Since 1964, when the Wilderness Act became law, Congress has set aside some 35 million acres of national forest land as designated wilderness. The Roadless Area Conservation Rule, which Bill Clinton issued shortly before leaving office, protected even more national forest land—58.5 million acres—in a single day. But it was almost more of a symbolic act than a real change in national forest policy. George W. Bush was just days away from being inaugurated, and the rule—which put certain sections of national forest off-limits to road building, and therefore to most forms of logging or mining—looked unlikely to last for long.
But eight years later, the Clinton roadless rule is still in effect. Its survival is partly due to the legal skill of the conservation groups that fought for the rule in court. But most of the credit has to go to the Bush administration, which was surprisingly incompetent in its attempts to overturn the rule. Most notably, it didn't conduct an adequate environmental assessment of the much-weaker replacement rule it issued in 2005—a procedural lapse that caused judge Elizabeth LaPorte to strike down the new rule and reinstate the Clinton roadless rule. Despite continued legal wrangling, the Clinton rule is still in effect everywhere except Idaho and Alaska.

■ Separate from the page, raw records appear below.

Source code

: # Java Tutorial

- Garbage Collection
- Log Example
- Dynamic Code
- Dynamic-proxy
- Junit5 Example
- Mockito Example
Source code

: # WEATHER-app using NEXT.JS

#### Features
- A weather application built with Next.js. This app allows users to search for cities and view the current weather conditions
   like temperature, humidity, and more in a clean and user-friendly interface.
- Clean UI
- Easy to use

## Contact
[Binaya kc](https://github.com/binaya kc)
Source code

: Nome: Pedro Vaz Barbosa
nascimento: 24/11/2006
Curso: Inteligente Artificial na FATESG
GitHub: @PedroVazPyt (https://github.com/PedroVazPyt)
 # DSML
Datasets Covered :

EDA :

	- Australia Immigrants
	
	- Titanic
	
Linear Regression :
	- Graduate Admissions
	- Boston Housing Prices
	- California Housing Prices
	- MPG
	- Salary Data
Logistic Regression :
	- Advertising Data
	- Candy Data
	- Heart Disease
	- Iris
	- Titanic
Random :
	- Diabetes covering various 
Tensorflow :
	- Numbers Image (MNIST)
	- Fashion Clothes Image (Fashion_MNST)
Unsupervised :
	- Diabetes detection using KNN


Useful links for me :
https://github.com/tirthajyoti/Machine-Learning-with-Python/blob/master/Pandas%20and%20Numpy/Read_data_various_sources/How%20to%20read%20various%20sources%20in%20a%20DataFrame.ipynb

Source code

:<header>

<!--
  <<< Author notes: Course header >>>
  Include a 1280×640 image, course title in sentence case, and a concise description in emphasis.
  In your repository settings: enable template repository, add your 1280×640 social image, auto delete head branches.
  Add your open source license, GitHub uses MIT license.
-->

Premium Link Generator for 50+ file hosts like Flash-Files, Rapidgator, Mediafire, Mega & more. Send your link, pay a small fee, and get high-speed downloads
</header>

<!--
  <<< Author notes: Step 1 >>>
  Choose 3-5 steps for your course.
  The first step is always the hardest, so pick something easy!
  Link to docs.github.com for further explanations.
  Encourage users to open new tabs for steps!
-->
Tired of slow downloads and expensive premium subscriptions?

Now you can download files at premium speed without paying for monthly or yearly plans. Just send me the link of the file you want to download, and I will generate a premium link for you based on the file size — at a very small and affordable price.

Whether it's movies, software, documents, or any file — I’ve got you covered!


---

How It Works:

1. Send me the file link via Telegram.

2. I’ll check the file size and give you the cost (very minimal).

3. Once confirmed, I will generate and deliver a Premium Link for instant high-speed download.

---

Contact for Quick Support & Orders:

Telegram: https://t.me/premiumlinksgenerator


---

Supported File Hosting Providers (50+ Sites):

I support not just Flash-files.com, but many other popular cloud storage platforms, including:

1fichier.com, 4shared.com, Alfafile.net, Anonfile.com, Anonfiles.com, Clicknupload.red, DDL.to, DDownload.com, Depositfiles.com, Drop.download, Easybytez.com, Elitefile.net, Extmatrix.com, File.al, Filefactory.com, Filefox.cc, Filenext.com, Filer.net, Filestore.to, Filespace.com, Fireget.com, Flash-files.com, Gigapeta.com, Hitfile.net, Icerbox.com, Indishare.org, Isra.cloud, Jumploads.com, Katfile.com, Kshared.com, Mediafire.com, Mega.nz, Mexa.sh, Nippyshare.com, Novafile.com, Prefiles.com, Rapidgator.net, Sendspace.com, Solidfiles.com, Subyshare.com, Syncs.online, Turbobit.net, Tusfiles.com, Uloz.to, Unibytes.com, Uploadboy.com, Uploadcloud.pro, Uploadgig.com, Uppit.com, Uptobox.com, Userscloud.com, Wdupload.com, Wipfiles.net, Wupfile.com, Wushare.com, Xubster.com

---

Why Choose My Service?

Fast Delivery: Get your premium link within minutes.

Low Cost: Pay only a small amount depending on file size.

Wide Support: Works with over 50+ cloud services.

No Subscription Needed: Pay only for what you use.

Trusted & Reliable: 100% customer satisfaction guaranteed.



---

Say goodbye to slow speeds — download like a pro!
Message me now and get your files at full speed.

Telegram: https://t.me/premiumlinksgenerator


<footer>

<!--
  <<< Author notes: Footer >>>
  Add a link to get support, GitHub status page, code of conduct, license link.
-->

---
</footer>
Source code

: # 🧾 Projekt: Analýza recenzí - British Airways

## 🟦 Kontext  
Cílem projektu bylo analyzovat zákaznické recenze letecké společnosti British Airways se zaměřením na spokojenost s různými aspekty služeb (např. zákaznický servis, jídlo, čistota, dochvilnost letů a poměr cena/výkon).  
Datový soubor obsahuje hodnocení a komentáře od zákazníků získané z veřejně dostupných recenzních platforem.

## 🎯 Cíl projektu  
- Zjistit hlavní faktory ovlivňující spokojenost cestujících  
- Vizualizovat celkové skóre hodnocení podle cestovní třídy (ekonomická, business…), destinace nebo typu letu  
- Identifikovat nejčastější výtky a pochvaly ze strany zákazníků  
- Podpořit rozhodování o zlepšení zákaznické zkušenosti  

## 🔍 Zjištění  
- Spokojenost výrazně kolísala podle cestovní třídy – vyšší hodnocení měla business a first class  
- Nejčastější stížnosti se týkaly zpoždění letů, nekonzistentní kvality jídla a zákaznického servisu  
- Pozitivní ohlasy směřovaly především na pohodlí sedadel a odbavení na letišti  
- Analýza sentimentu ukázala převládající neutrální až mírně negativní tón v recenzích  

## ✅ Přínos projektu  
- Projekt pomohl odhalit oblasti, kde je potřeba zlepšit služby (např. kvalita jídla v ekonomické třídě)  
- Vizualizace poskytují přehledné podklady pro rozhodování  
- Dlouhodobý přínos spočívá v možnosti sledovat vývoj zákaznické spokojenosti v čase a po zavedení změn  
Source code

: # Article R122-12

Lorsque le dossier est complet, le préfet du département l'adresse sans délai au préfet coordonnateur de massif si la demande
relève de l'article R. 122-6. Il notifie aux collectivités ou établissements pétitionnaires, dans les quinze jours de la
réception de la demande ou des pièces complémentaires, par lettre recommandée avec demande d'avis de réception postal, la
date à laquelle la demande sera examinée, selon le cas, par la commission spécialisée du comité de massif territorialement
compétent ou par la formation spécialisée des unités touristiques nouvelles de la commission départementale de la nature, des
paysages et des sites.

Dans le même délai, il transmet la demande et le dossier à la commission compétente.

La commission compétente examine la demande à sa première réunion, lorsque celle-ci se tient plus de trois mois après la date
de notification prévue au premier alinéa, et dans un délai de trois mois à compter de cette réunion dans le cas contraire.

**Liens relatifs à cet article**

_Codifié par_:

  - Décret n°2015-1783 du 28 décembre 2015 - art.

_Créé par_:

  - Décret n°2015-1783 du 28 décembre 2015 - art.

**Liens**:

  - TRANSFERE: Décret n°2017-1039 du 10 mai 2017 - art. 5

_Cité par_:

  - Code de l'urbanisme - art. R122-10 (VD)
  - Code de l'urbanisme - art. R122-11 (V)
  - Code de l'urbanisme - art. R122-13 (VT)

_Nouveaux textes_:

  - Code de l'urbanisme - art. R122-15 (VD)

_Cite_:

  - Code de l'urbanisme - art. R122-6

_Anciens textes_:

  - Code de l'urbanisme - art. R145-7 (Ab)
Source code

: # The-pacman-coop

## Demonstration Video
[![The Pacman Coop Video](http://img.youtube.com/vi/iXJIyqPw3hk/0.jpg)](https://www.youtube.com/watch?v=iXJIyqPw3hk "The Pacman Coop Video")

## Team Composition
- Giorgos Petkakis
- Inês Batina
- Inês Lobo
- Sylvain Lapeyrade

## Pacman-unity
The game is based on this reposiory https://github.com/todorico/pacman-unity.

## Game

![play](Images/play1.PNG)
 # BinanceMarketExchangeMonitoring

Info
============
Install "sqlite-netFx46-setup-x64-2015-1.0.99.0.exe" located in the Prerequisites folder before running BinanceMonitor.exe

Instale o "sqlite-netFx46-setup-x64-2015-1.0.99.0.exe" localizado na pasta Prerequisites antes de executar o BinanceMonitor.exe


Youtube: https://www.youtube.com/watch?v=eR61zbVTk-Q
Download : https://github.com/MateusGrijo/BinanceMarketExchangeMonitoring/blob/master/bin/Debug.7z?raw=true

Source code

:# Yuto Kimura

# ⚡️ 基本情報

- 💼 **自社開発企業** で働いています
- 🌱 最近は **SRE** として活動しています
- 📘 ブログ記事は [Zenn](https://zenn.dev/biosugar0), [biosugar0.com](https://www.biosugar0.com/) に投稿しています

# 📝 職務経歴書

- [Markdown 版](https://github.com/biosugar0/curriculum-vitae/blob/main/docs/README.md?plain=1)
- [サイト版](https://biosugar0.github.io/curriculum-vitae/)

This election will determine whether that remains the case. John McCain has expressed his opposition to the roadless rule, and it's likely he'd learn from his predecessor's mistakes and do his legal homework before coming up with a replacement. Obama, by contrast, supports the rule. And a pro-roadless president plus pro-roadless majorities in the House and Senate would mean that the the Roadless Area Conservation Act, which would codify the roadless rule as statutory law, might finally have a decent chance of passing. If it did pass, the nation's roadless areas would finally achieve something close to permanent protection.